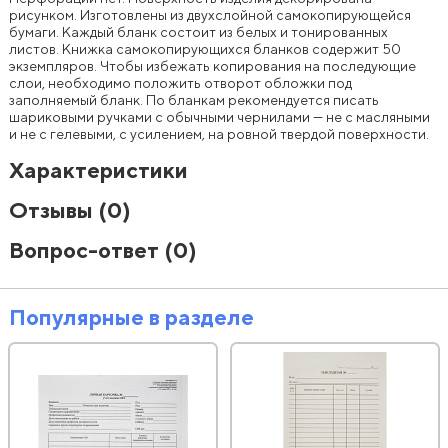
рисунком. Изготовлены из двухслойной самокопирующейся
бумаги. Каждый бланк состоит из белых и тонированных
листов. Книжка самокопирующихся бланков содержит 50
экземпляров. Чтобы избежать копирования на последующие
слои, необходимо положить отворот обложки под
заполняемый бланк. По бланкам рекомендуется писать
шариковыми ручками с обычными чернилами — не с масляными
и не с гелевыми, с усилением, на ровной твердой поверхности.
Характеристики
Отзывы
(0)
Вопрос-ответ
(0)
Популярные в разделе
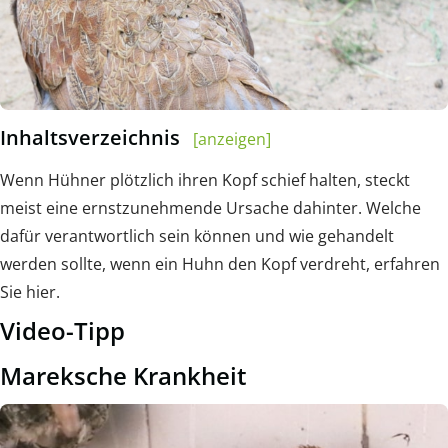
Inhaltsverzeichnis
[anzeigen]
Wenn Hühner plötzlich ihren Kopf schief halten, steckt
meist eine ernstzunehmende Ursache dahinter. Welche
dafür verantwortlich sein können und wie gehandelt
werden sollte, wenn ein Huhn den Kopf verdreht, erfahren
Sie hier.
Video-Tipp
Mareksche Krankheit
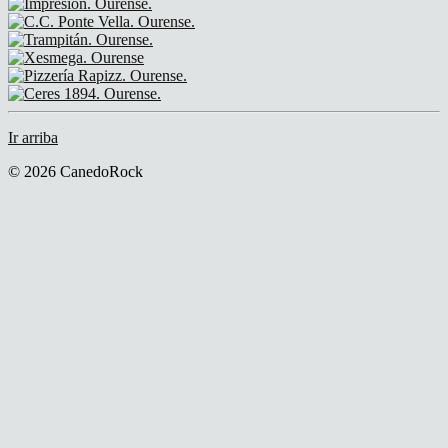
Ir arriba
© 2026 CanedoRock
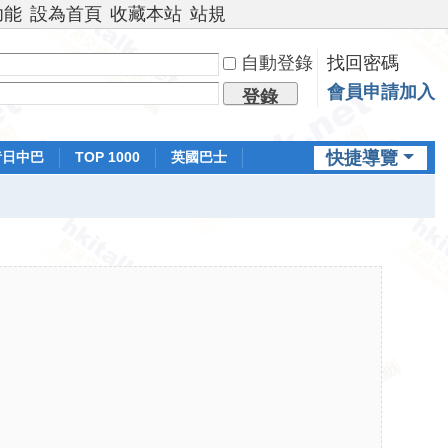
功能
設為首頁
收藏本站
站規
自動登錄
找回密碼
會員申請加入
登錄
快捷導覽
昔日中巴
TOP 1000
英國巴士
排行榜
日本鐵路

.....

- _Assigned task_
Render the lines of text read from the material above as a Markdown table with the columns Row and Text, one numbered row per line, skipping blank lines. Leave the pictures out of the table.

- _Written response_
| Row | Text |
|---|---|
| 1 | рисунком. Изготовлены из двухслойной самокопирующейся |
| 2 | бумаги. Каждый бланк состоит из белых и тонированных |
| 3 | листов. Книжка самокопирующихся бланков содержит 50 |
| 4 | экземпляров. Чтобы избежать копирования на последующие |
| 5 | слои, необходимо положить отворот обложки под |
| 6 | заполняемый бланк. По бланкам рекомендуется писать |
| 7 | шариковыми ручками с обычными чернилами — не с масляными |
| 8 | и не с гелевыми, с усилением, на ровной твердой поверхности. |
| 9 | Характеристики |
| 10 | Отзывы |
| 11 | (0) |
| 12 | Вопрос-ответ |
| 13 | (0) |
| 14 | Популярные в разделе |
| 15 | Inhaltsverzeichnis |
| 16 | [anzeigen] |
| 17 | Wenn Hühner plötzlich ihren Kopf schief halten, steckt |
| 18 | meist eine ernstzunehmende Ursache dahinter. Welche |
| 19 | dafür verantwortlich sein können und wie gehandelt |
| 20 | werden sollte, wenn ein Huhn den Kopf verdreht, erfahren |
| 21 | Sie hier. |
| 22 | Video-Tipp |
| 23 | Mareksche Krankheit |
| 24 | Ir arriba |
| 25 | © 2026 CanedoRock |
| 26 | 功能 |
| 27 | 設為首頁 |
| 28 | 收藏本站 |
| 29 | 站規 |
| 30 | 自動登錄 |
| 31 | 找回密碼 |
| 32 | 會員申請加入 |
| 33 | 登錄 |
| 34 | 快捷導覽 |
| 35 | 昔日中巴 |
| 36 | TOP 1000 |
| 37 | 英國巴士 |
| 38 | 排行榜 |
| 39 | 日本鐵路 |